**Exercise instructions**
1) In the forum thread below, what mount did the poster earn after running Scholomance and Dire Maul?
2) Summarize the forum thread below in two sentences.
3) List every name that the forum thread below offers as an in-character alternative to calling a weapon "+1."

**Page extract**
Suddenly magical components, which in some games are such an afterthought as to be disregarded entirely, become a treasure trove of wealth and a shop filled with such will make your wizard salivate so much that they are more than willing to overlook the ridiculous markup cost.

Beautiful. The closest I've ever got to playing something like this was the old WoW questlines for Lock and Pally mounts. I suppose gaining levels through the regular combat and roleplay stuff for features, abilities, and skills is its own kind of Quest for Power, but it's often difficult or awkward to make a story out of it like this. I've never managed to convince my players to seek out or pick up a hook like this, but at least I can inject one of a kind items with their own stories and uses.
Though even those are inevitably sold for gp before they can become relevant.

>A sword forged with such materials should do something cool. Something you know. Worth the all that effort.
>+2 was far from "nothing" in 2e.
I think this just boils down a problem with description.
Literally nobody refers to their weapon as a "+1" in character.
It's a mechanical description.
Fluffwise, it should be "Blade of Hardness", "Westmark's Edge", or "Orcslayer".
Describing how a +1 on a sword makes it better is as nuanced in reality as a +1 level on a fighter makes them better.

>old WoW questlines for Lock and Pally mounts

There's a nostalgia hit. I completed the quests back when Scholomance was primarily ran as a 10 man raid. I scrounged a group together to 5 man it and then got a group to do the Dire Maul wing that no one wanted to do. I was in a shitty guild at the time so I basically had no guild support. It made earning that Dreadsteed all the sweeter. That fight in Dire Maul was so fun that I'd support other 'locks on that step by letting them use my items to start the fight. I probably did it about 10 times before they killed the questline.

>Only a small fraction of caves are death traps, go somewhere near civilization or offer to clean out the local bell tower.
Don't you think the higher-level wizards have already scoured all the belltowers in the civilized world clean of guano?

>There's a long-running assumption that they can cast pretty much any spell they want so long as they're leveled for it
Something else that makes older editions better, as pointed out.

>"Oh, you want to be able to cast Fireball? Well, there are some rumors of a wizard who once knew how to cast that spell..."

daaaaaaaaaaaayum

And here I thought the Cloak of Seasons I made out of the wing of a red dragon was bad-ass.

>And there you find a magic shop that is not adorned with dozens of artifacts and powerful mystical objects but instead is fully stocked with nearly every component you could possibly need.

**Supplied information**

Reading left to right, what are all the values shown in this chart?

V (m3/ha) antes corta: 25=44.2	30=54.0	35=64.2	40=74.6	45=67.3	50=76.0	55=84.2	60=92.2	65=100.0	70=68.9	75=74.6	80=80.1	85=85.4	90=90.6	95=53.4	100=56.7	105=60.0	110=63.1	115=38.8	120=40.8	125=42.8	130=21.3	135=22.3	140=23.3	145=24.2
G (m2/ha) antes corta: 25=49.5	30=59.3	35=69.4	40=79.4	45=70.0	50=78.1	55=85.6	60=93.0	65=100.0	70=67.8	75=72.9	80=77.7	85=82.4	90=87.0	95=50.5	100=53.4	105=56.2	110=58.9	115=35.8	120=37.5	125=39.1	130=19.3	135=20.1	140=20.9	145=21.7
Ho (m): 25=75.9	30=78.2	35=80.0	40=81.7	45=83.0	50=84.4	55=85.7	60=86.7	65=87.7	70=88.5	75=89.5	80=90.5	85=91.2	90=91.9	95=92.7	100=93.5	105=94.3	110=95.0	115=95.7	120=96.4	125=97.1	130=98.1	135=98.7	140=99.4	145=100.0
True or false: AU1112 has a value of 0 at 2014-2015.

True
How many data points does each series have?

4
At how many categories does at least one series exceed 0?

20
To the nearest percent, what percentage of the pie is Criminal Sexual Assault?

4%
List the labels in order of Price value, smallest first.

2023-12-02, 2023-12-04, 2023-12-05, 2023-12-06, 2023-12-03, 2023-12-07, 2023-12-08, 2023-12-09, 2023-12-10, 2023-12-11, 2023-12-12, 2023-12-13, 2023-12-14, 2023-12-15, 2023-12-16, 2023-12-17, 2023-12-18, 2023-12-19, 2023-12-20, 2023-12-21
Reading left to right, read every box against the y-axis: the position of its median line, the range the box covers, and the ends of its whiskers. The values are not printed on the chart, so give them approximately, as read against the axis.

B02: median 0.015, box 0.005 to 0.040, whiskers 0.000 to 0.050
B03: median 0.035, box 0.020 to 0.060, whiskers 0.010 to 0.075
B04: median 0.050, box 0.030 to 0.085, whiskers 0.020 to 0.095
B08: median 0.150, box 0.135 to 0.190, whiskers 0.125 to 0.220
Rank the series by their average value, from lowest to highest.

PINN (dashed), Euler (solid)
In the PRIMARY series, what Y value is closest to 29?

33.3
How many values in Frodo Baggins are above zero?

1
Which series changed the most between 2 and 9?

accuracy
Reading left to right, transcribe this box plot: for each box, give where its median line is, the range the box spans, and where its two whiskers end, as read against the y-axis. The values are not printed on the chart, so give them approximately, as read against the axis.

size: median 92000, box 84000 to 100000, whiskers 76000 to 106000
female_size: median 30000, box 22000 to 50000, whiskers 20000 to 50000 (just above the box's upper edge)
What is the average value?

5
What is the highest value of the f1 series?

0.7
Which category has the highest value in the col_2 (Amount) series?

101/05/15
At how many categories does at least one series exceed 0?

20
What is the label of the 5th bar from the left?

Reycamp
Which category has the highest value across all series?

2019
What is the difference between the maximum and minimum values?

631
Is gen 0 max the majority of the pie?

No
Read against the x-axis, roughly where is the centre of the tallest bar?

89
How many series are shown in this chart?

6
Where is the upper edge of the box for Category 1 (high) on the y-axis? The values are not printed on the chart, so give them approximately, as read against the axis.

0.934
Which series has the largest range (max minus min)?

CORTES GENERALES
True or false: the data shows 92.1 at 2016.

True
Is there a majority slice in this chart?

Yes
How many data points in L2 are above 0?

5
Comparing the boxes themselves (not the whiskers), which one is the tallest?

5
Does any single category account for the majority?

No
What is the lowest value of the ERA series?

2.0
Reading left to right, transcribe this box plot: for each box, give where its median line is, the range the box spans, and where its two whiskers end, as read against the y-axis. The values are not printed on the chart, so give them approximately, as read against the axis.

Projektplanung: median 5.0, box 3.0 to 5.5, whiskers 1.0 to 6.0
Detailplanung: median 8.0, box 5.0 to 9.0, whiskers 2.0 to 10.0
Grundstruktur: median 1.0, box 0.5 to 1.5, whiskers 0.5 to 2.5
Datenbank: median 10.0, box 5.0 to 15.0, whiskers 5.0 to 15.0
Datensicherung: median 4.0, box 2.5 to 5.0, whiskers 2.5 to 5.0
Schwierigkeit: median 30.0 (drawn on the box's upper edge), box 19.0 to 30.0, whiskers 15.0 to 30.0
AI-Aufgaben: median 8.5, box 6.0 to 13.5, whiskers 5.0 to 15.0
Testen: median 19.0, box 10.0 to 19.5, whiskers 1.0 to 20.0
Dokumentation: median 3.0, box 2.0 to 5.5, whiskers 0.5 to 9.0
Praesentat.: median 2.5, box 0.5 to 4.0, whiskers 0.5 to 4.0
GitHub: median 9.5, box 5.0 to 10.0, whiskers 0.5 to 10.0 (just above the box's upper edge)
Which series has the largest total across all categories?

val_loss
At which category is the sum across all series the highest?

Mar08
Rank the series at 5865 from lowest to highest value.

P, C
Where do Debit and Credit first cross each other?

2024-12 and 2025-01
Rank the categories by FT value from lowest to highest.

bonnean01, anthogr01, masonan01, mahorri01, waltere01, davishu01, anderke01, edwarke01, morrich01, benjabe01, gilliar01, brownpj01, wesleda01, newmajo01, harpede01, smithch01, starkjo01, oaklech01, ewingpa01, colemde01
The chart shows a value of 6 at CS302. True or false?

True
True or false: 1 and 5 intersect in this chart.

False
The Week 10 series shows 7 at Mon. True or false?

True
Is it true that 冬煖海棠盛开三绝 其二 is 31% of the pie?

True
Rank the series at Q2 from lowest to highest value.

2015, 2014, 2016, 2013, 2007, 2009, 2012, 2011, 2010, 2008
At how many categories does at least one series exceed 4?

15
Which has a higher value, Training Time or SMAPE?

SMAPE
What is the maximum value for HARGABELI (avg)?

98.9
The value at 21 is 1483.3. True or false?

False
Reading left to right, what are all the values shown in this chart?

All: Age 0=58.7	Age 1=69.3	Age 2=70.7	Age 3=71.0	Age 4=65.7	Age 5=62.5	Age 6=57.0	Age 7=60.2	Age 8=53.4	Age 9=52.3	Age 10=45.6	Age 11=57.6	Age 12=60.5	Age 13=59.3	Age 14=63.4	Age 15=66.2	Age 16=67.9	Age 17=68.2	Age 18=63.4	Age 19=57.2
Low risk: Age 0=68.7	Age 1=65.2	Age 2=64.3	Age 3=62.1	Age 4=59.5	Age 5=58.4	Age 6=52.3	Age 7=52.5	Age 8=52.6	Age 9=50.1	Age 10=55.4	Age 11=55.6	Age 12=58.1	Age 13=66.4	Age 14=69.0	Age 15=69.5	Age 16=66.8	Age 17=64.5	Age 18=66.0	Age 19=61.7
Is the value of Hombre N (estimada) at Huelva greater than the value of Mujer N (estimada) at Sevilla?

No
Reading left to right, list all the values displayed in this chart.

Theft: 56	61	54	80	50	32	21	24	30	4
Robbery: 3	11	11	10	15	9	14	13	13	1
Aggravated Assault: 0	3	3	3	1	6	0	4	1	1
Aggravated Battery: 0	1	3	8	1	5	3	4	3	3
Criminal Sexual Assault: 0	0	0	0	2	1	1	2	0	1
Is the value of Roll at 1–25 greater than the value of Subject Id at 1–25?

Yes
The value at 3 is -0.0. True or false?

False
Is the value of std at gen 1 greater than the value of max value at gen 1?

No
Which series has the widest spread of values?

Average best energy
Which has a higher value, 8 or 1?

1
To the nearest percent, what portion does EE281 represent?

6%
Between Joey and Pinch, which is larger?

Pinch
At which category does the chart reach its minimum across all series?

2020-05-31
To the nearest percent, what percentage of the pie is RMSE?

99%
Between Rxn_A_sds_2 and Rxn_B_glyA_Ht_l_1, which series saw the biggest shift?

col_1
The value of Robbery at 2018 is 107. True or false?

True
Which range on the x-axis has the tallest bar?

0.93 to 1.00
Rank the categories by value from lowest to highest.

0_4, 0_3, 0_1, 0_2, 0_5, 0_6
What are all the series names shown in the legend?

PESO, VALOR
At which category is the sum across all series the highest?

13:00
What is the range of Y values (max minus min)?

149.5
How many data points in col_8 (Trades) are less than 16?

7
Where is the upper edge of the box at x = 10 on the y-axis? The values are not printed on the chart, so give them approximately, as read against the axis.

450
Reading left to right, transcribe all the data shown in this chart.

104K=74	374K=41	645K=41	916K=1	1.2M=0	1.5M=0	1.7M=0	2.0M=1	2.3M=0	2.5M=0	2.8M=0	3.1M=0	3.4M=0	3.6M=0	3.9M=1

**Results for the exercise**
1) The Dreadsteed.

2) Posters praise turning magical components and spells into rewards worth questing for, and one recalls the old World of Warcraft mount questlines, including earning the Dreadsteed without guild support. Another argues that "+1" is only a mechanical description and that a weapon should instead carry a name such as "Orcslayer."

3) "Blade of Hardness," "Westmark's Edge," "Orcslayer"